Wednesday, June 29, 2011

Recommendation system competitions

Having met (physically) in the last month 3 people who were kind enough to say that they read my blog - I reckon I ought to spend a little more time keeping it up to date.

This entry describes my efforts in the Kddcup 2011 competition in which Yahoo kindly supplied some 300m music ratings. No Netflix $1m at the end of it, but considerable kudos if you can win.

From the outset I decided to limit myself to a single method (stochastic gradient descent of "real world" models of human rating behaviour since you ask). As the only psychologist (at least who has come out so far) entering these types of competition I'm determined to try and drive through approaches based on new models of human behaviour rather than try and improve a computer science approach to the problem. In addition, I set myself the target to try and create a single model that would perform close to the ensemble methods that won the Netflix prize. (mainly I must admit because I didn't have time to try out a variety of approaches).

I guess my biggest discovery - which was enough to propel me to 5th place at one stage of the competition was that ratings are not made in isolation but are made relative to the other items being rated at the time and the ratings that they receive. So one simple effect is the anchoring effect well known to behavioural (behavioral I guess for the US) economics. i.e. if you give a high value to one rating, you are likely to give a high value to the next one regardless of how much you actually like it and vice versa. This effect can plainly be seen in the Yahoo dataset as there is a very high correlation between ratings - even when adjusting for all other effects. So unless Yahoo were feeding items to be recommended in a particular order, this would seem to provide significant support for the existence of such an effect, In fact, without knowing anything at all about preferences for different items you can achieve a score of around 24.5 rmse on the validation set simply by exploiting this fact.

In addition, there are other such anchoring type effects. As a thought experiment try rating anything on (say) 5 different criteria. The question to ponder - is did you at any stage consider the relative ratings that you gave to the different criteria rather than the absolute values. This relative effect led to the development of a series of moving average models.

Rather than trying to predict preferences in isolation of previous items, I developed a series of models that compared the moving average score and the predicted moving average of the preferences to an individual items preferences and score. So if, for example, the last 5 items had an average score of 75 and calculated preferences of 70 and the item I was trying to predict had a calculated preference of 90 then I simply multipled 75 by 90/70 (or depending on the model tried) added (90-70) to 75. The advantage of this approach is that it eliminated many of the issues to do with how preferences change over time (do they change over time? - or is it just the score you attribute to a preference that changes - it still seems an open question to me) and led to a single model score of 21.5 rmse on the validation set. - alas not translated to the same score on the test set. I think, however, that is probably better than most single models based on SVD which was the preferred approach during the Netflix competition - It was certainly better than the tests that I ran using some of the standard Netflix approaches.

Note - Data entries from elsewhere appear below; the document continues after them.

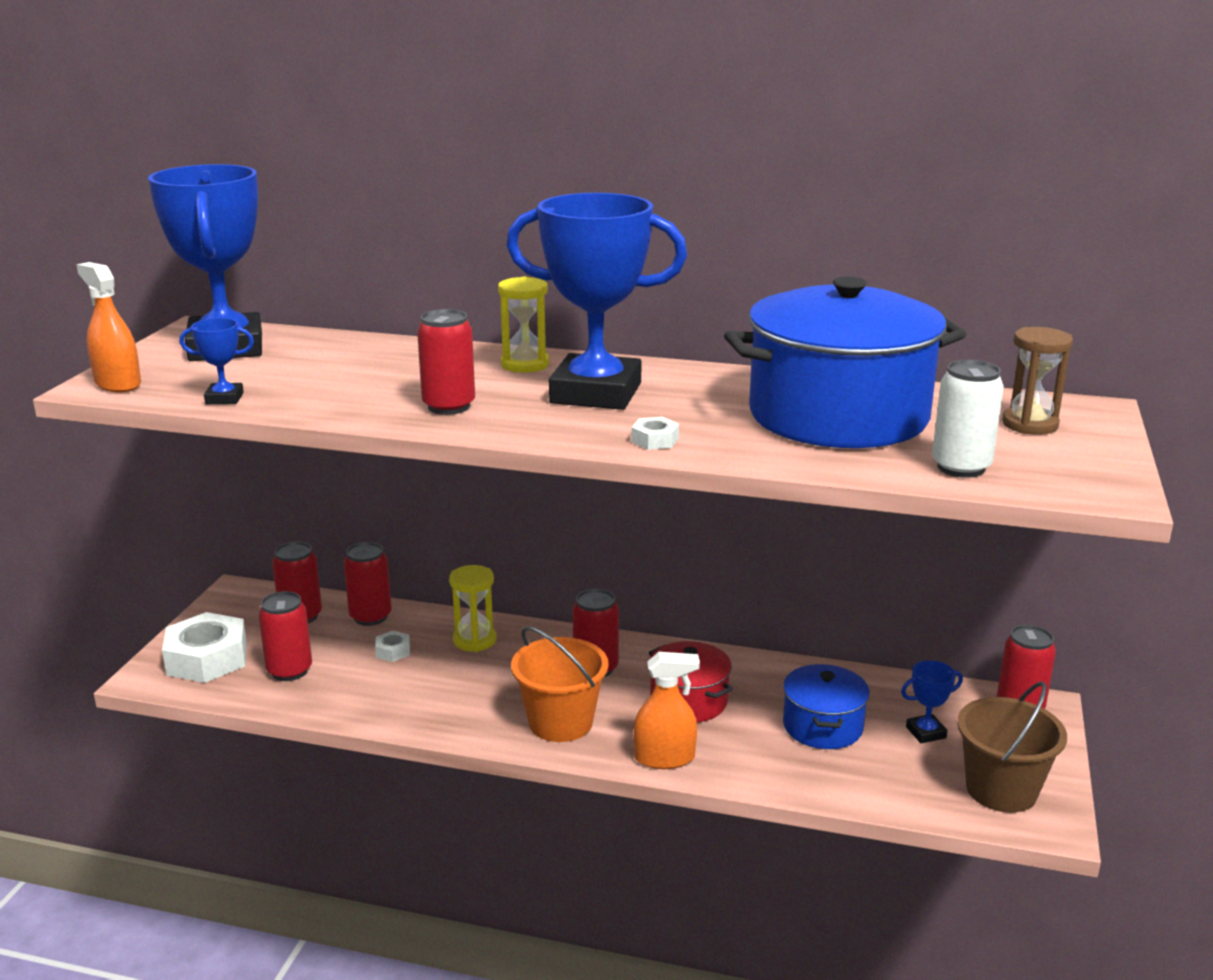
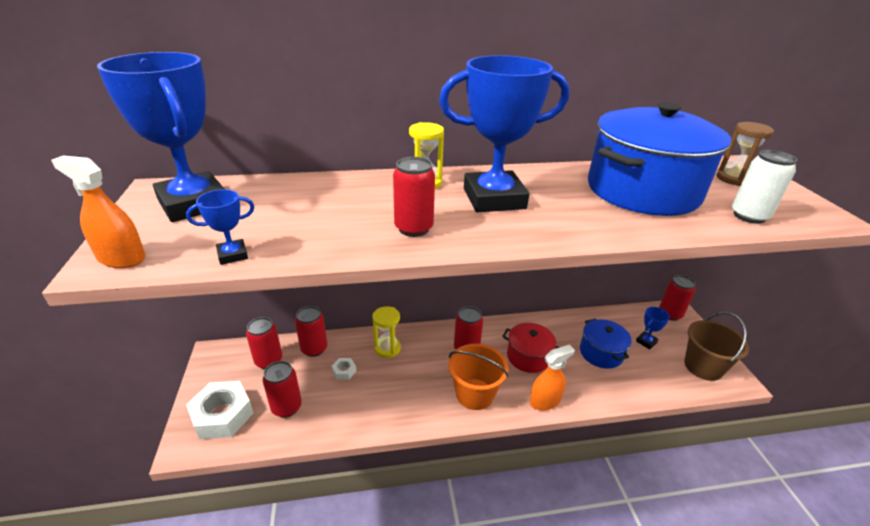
camera: 25 degrees left, 10 degrees up
(655, 440) = (573, 231): white nut -> none

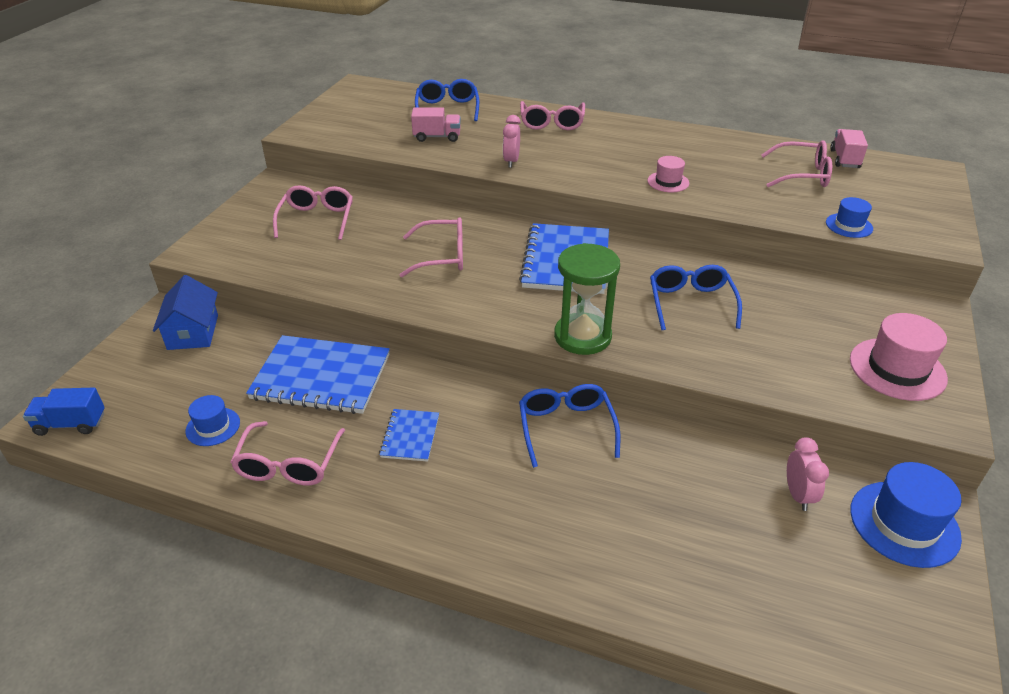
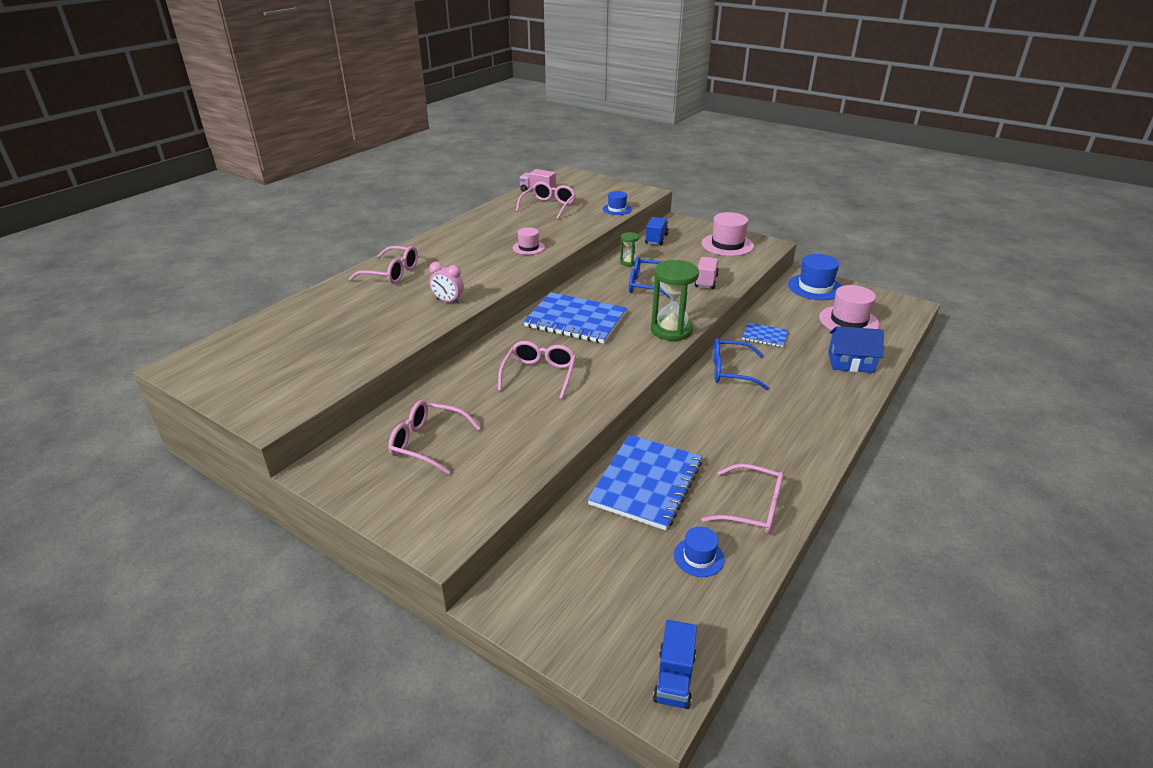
camera: 75 degrees left, 5 degrees down
(193, 332) = (544, 575): blue house -> blue house (850, 362)
(410, 436) = (729, 440): blue notebook -> blue notebook (764, 336)
(437, 137) = (367, 331): pink truck -> pink truck (706, 281)
(447, 108) = (307, 318): blue glasses -> none
(747, 279) = (628, 262): none -> green hourglass
(798, 495) = (795, 309): pink clock -> none
(805, 574) = (848, 321): none -> pink hat
(846, 294) = (656, 239): none -> blue truck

Anyway with the time available I realised I couldn't catch the leader - hats off to them for a very good score almost from the outset - it will be interesting to hear what they did. So that's where I left it.


3 comments:

Rohan said...

Awesome! Is your final test score using just a single model?

Gavin said...

HiRohan

Yes - although its a combination of the same model using different parameters.

Zeno said...

I know this is an old post, but it came up on Twitter, so I may as well comment on it.

Temporal aspects were noticed by many of the participants in track 1, and there is a nice paper by (some of) the conference organizers that describes and exploits session bias quite well: http://www.eng.tau.ac.il/~noamk/papers/DKK11.pdf

If I remember correctly, all the top teams used time information for their predictions.

The papers can be seen here:
http://kddcup.yahoo.com/workshop.php

... and there is a JMLR special issue on the cup in preparation.